Records from a data collection
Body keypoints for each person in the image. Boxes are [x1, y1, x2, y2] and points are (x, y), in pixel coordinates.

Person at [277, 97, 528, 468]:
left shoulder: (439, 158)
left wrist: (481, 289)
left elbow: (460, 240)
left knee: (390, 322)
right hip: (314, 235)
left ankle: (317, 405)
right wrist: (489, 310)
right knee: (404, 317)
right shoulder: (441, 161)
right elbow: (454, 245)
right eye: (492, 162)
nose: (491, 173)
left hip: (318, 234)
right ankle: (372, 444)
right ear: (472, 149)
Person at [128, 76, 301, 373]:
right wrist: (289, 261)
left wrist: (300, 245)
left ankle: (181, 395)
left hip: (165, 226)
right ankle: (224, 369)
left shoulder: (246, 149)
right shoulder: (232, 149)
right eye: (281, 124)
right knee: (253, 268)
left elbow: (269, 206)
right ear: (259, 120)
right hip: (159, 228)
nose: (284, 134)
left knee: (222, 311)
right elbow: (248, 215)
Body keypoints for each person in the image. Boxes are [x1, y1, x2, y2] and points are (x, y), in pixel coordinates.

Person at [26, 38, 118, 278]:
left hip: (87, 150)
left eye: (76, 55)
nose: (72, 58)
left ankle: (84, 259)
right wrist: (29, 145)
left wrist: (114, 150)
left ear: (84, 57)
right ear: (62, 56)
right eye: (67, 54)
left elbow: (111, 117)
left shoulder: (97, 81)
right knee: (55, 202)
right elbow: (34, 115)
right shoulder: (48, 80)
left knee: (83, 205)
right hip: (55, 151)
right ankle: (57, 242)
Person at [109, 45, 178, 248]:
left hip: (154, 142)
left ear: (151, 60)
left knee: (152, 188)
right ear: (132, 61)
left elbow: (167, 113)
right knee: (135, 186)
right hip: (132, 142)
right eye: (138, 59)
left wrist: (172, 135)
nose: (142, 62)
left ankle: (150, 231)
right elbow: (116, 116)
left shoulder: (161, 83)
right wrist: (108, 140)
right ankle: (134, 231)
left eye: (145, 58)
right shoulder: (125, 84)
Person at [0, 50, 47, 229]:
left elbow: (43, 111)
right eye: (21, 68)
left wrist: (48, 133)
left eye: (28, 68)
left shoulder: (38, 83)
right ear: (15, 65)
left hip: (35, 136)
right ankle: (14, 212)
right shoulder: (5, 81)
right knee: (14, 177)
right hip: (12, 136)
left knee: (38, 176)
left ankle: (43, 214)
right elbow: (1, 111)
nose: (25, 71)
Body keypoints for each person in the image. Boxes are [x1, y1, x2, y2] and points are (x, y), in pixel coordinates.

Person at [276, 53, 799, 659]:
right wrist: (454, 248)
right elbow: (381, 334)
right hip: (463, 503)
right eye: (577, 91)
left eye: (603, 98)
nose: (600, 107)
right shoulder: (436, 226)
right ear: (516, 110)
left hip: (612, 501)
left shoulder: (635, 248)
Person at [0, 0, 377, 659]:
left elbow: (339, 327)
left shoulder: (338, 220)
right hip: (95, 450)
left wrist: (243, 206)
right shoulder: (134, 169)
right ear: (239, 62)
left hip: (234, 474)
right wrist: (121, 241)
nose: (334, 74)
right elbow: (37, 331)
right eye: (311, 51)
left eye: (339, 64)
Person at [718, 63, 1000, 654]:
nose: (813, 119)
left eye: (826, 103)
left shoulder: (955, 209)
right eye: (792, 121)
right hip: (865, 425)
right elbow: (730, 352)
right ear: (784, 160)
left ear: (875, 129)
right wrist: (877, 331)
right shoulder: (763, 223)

Exercise description
All that is needed is the exact run of lines above from the line containing "right hip: (463, 503)" through the line containing "left eye: (339, 64)", both of them included.

Reply to the exercise
right hip: (463, 503)
right eye: (577, 91)
left eye: (603, 98)
nose: (600, 107)
right shoulder: (436, 226)
right ear: (516, 110)
left hip: (612, 501)
left shoulder: (635, 248)
Person at [0, 0, 377, 659]:
left elbow: (339, 327)
left shoulder: (338, 220)
right hip: (95, 450)
left wrist: (243, 206)
right shoulder: (134, 169)
right ear: (239, 62)
left hip: (234, 474)
right wrist: (121, 241)
nose: (334, 74)
right elbow: (37, 331)
right eye: (311, 51)
left eye: (339, 64)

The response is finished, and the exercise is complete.